Роман Афанасьев Огненный шар
Я только родился, и сразу же огромный, наполненный жизнью мир бросился мне в лицо. Я захлебнулся от восторга, ощутив, что я жив! Живу! Лечу! Мне в лицо бил упругий воздух, передо мной раскинулось огромное пространство заполненное самыми разными вещами. Это было очень интересно, особенно после того черного небытия, где я пребывал до рождения.
Мое рождение? Да! Оказывается, я родился, я появился на свет! Это знание пришло ко мне сразу и внезапно. Вбирая в себя новые ощущения, я искренне рассмеялся, рассыпаясь искрами. Я. Осознание, что я есть и я живой. Что меня сначала не было, а потом раз… и уже есть! Наслаждение мое было столь велико, что на секунду я забыл о чудесах окружающего меня мира.
Мое огненное тело выбросило сноп искр, мое огненное сердце взорвалось неземным жаром, брызнуло во все стороны! Жизнь, это жизнь!
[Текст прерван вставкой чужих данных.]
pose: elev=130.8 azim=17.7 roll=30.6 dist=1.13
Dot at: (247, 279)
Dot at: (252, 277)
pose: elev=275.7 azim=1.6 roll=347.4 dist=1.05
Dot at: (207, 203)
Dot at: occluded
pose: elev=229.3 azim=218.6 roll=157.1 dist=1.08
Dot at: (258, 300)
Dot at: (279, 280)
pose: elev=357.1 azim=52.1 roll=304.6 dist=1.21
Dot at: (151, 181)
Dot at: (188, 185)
Но я тут же опомнился. Знания о мире вползали в меня, открывали мне чудесные горизонты, о который я раньше и не подозревал. Но надо было торопиться — это я знал четко. Откуда-то знал. Я осмотрелся, впитывая весь мир своим собственным телом. Вокруг было светло. Я точно знал это слово светло. Рядом было много деревьев, травы — я вспоминал, как они называться. Все было замершим, никто почти не двигался и я понял от чего это. Это не они медленные, это я живу слишком быстро. Я двигаюсь к своей неведомой цели, мне на это отпущена целая жизнь! Моя цель, моя жизнь, какие странные понятия!
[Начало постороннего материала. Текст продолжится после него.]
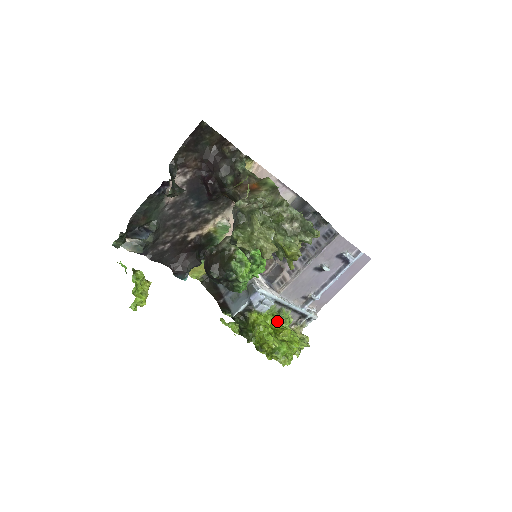
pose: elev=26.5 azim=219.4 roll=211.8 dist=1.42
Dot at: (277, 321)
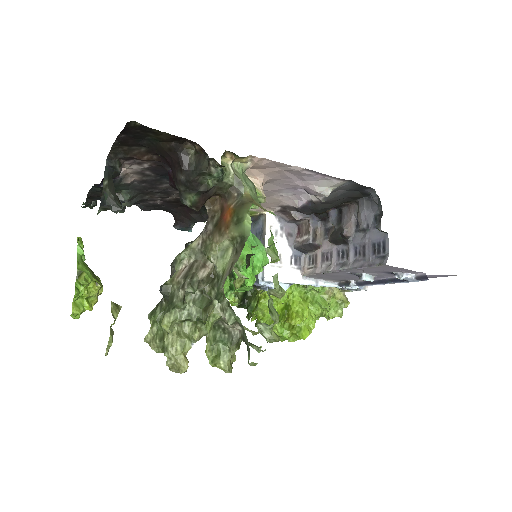
Dot at: (302, 291)
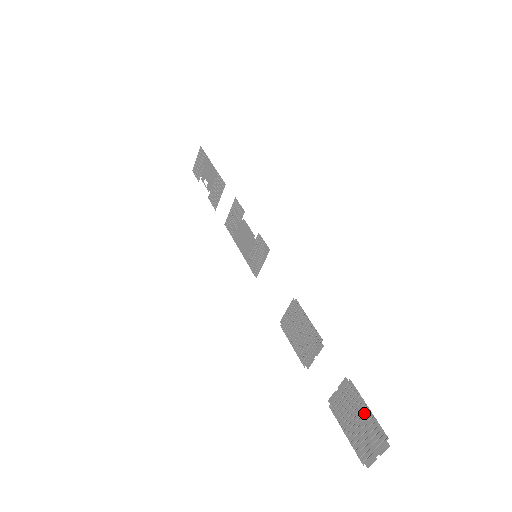
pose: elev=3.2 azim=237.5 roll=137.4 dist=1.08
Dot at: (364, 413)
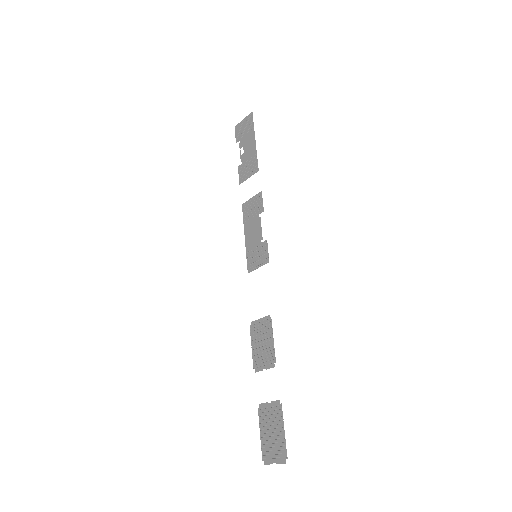
Dot at: (280, 432)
Я продолжал оглядываться. Обернулся. Вот мой родитель! Мое огненное сердце громко стукнуло — я сразу узнал его. Это человек — мой родитель. Это он подарил мне жизнь, такую краткую. По его мерке. Сейчас он стоит, выбросив вперед руку, из которой вылетел я в момент своего рождения. Седая борода моего родителя развевалась на ветру, вернее она застыла для меня, в одном движении, но я знал, что на самом деле она развевается. Мой родитель. В длинном синем халате, с обоженным лицом, я почти касался его! Ведь он вызвал меня из черного небытия, открыл мне этот удивительный мир. Пусть на несколько коротких секунд, но без него, я бы никогда не увидел и не ощутил все этого великолепия! Он подарил мне жизнь.
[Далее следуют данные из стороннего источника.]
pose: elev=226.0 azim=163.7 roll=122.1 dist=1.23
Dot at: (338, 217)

Жизнь, моя жизнь. Меня создали. Зачем? Я знаю, что родитель вызвал меня, но неужели только для того чтобы открыть мне, как прекрасен мир? Открыть это знание и тут же отобрать — это жестоко. Но ведь у меня должна быть цель! Зачем-то же я появился на свет наверно не только для наслаждения? Наверно мне надо что-то сделать, чтобы оправдать свое появление на этот свет. Это знание вползло в меня и осталось внутри, тревожа меня своими мелкими постоянными укусами. Кажется, я слишком быстро взрослел. Потому что быстро жил.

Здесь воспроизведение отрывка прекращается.